Work instructions – Name every author mentioned in the review of The Pastel City that follows.

Provided passage –
= Beginning of Section =
The Pastel City by M. John Harrison
M. John Harrison, like Joan Vinge or J.G. Ballard, hails from my terra incognita of the universe of sci-fi/fantasy authors. Over the years I’ve read praises of his fiction but have never read a word of it. Searching my shelves for something to review this week, I saw a copy of the Bantam omnibus of his novels and stories of Viriconium, a city in the twilight days of Earth. I have no memory of how, when, or where it came into my possession, but there it was. So I figured it was about time to investigate its unknown literary landscapes.
Harrison came to my attention from a pair of essays he wrote on the creation of fantasy. The first, “What It Might Be Like to Live in Viriconium,” is an attack on the effort to codify and specifiy the nature of fantasy. It opens with this bold statement:
The great modern fantasies were written out of religious, philosophical and psychological landscapes. They were sermons. They were metaphors. They were rhetoric. They were books, which means that the one thing they actually weren’t was countries with people in them.
For him, any effort to delineate geographical boundaries and the like in a work of fantasy undermines what really lies at its heart. He describes his own tales like this:
“Viriconium” is a theory about the power-structures culture is designed to hide; an allegory of language, how it can only fail; the statement of a philosophical (not to say ethological) despair. At the same time it is an unashamed postmodern fiction of the heart, out of which all the values we yearn for most have been swept precisely so that we will try to put them back again (and, in that attempt, look at them afresh).
The second essay “about why storytelling must take precedence over worldbuilding,” continues and extends the argument of the first with more vehemence:
Worldbuilding is dull. Worldbuilding literalises the urge to invent. Worldbuilding gives an unneccessary permission for acts of writing (indeed, for acts of reading). Worldbuilding numbs the reader’s ability to fulfil their part of the bargain, because it believes that it has to do everything around here if anything is going to get done.
Harrison makes a complex argument that intricate worldbuilding limits the ability of the reader to interpret the story. It undercuts real reading, which is a transaction between the reader and the text. His ideas make for confrontational reading in our current age of unending series. How many of us enjoy losing ourselves in a trilogy because we want to become lost in an author’s hyper-detailed secondary world, where we learn about everything from the ingredients in each dish at the feast, to exactly how the king’s regiments are organized, and the intricate details of court politics?
= End of Section =
Given data –
= Beginning of Section =
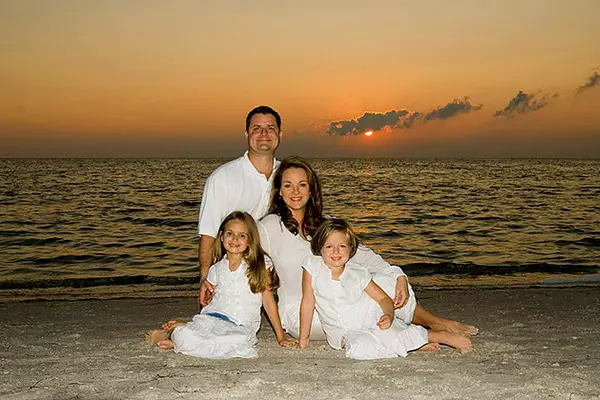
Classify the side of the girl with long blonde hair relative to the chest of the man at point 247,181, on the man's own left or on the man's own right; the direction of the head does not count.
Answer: on the man's own right

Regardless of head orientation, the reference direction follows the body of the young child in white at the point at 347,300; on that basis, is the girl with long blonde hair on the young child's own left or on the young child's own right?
on the young child's own right

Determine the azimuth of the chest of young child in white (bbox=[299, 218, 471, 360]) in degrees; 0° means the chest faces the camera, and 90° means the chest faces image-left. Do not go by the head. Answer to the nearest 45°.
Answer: approximately 0°

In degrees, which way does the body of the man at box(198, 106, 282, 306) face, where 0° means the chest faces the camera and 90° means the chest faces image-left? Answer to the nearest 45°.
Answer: approximately 315°

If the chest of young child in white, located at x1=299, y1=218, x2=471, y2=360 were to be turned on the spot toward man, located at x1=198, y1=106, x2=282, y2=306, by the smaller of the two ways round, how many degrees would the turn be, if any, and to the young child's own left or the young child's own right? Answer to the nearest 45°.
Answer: approximately 135° to the young child's own right
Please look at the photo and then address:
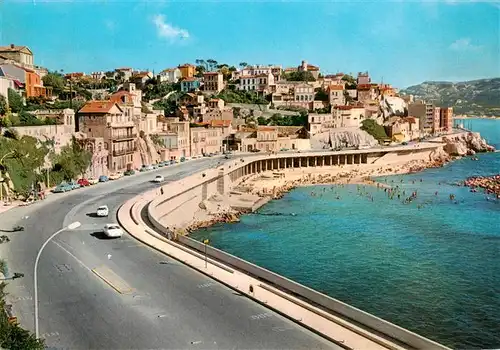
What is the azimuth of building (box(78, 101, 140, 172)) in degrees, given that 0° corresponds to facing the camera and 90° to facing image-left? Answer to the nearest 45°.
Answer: approximately 315°

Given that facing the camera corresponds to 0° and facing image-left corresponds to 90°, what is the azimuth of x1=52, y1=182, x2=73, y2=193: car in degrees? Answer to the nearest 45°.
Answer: approximately 45°

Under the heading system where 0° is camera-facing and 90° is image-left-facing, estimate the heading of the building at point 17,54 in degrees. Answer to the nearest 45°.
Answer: approximately 315°

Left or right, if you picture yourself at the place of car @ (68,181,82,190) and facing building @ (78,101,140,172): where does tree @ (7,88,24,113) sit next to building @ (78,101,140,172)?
left

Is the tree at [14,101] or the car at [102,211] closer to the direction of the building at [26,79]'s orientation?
the car
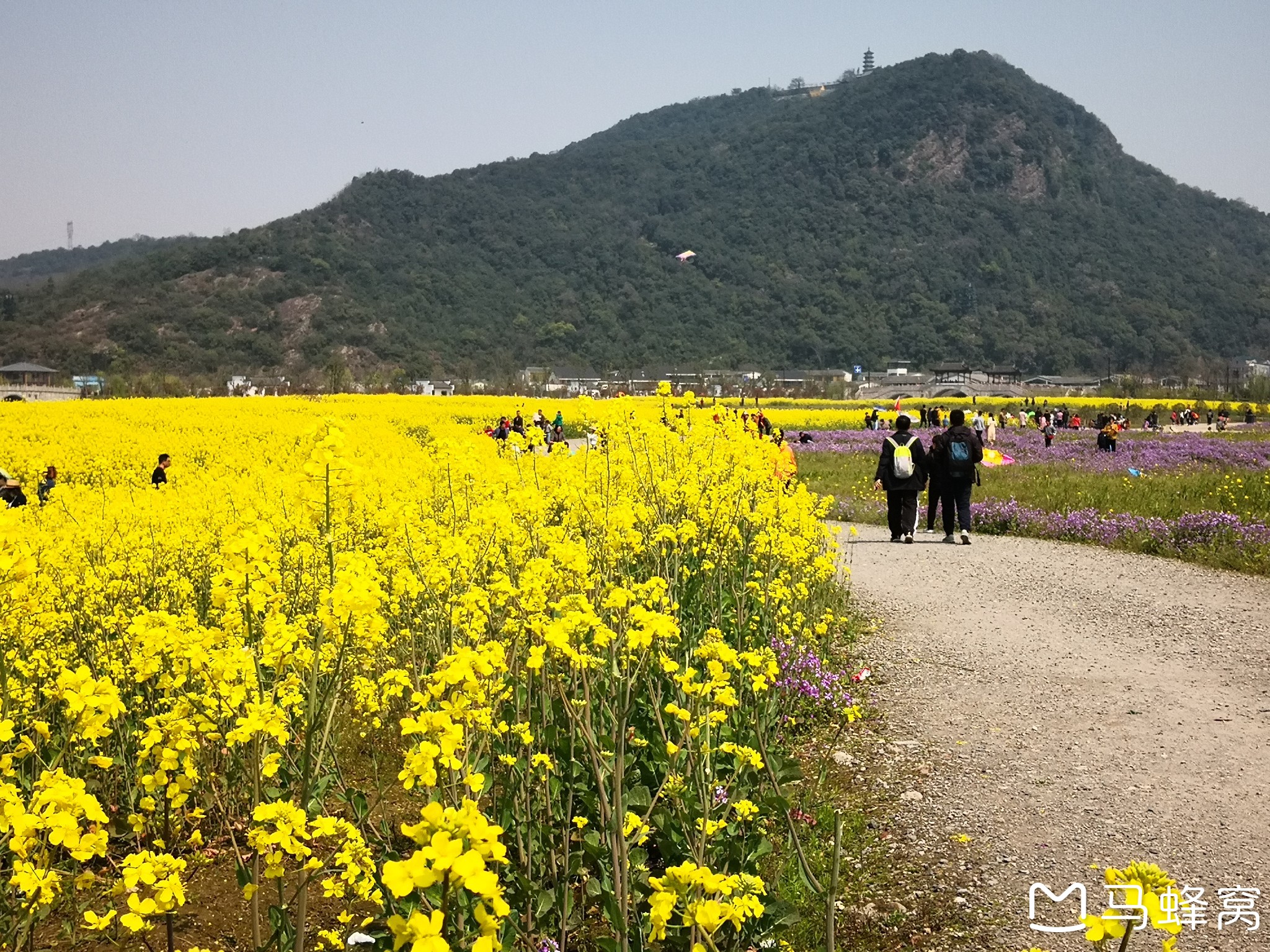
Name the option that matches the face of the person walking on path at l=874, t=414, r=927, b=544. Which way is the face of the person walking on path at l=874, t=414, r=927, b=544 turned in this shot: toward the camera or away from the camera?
away from the camera

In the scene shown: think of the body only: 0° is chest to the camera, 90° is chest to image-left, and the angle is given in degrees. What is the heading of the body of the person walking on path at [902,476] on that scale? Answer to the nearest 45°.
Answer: approximately 180°

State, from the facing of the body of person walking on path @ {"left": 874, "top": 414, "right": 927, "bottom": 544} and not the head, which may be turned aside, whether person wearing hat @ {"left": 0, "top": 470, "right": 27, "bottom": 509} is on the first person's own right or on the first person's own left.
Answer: on the first person's own left

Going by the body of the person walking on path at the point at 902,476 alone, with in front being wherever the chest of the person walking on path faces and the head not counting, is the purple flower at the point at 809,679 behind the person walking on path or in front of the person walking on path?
behind

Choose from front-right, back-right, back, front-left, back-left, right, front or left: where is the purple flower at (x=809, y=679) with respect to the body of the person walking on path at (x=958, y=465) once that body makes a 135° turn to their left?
front-left

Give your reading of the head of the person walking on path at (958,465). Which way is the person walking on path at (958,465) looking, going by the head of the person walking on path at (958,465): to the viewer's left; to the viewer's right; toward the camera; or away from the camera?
away from the camera

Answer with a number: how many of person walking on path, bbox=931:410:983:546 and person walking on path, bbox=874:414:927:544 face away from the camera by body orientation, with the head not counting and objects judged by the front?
2

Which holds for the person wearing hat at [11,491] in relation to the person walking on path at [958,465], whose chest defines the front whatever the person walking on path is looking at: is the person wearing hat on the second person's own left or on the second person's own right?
on the second person's own left

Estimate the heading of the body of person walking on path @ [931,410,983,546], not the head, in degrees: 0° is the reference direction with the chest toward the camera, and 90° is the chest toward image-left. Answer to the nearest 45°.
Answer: approximately 180°
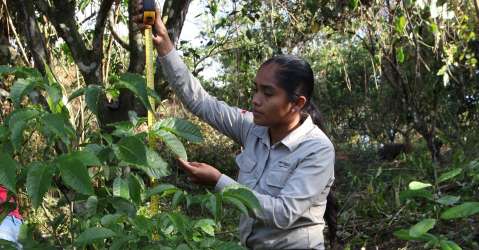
= End of Section =
Response area – M. John Harrison, Joan Vinge, J.G. Ballard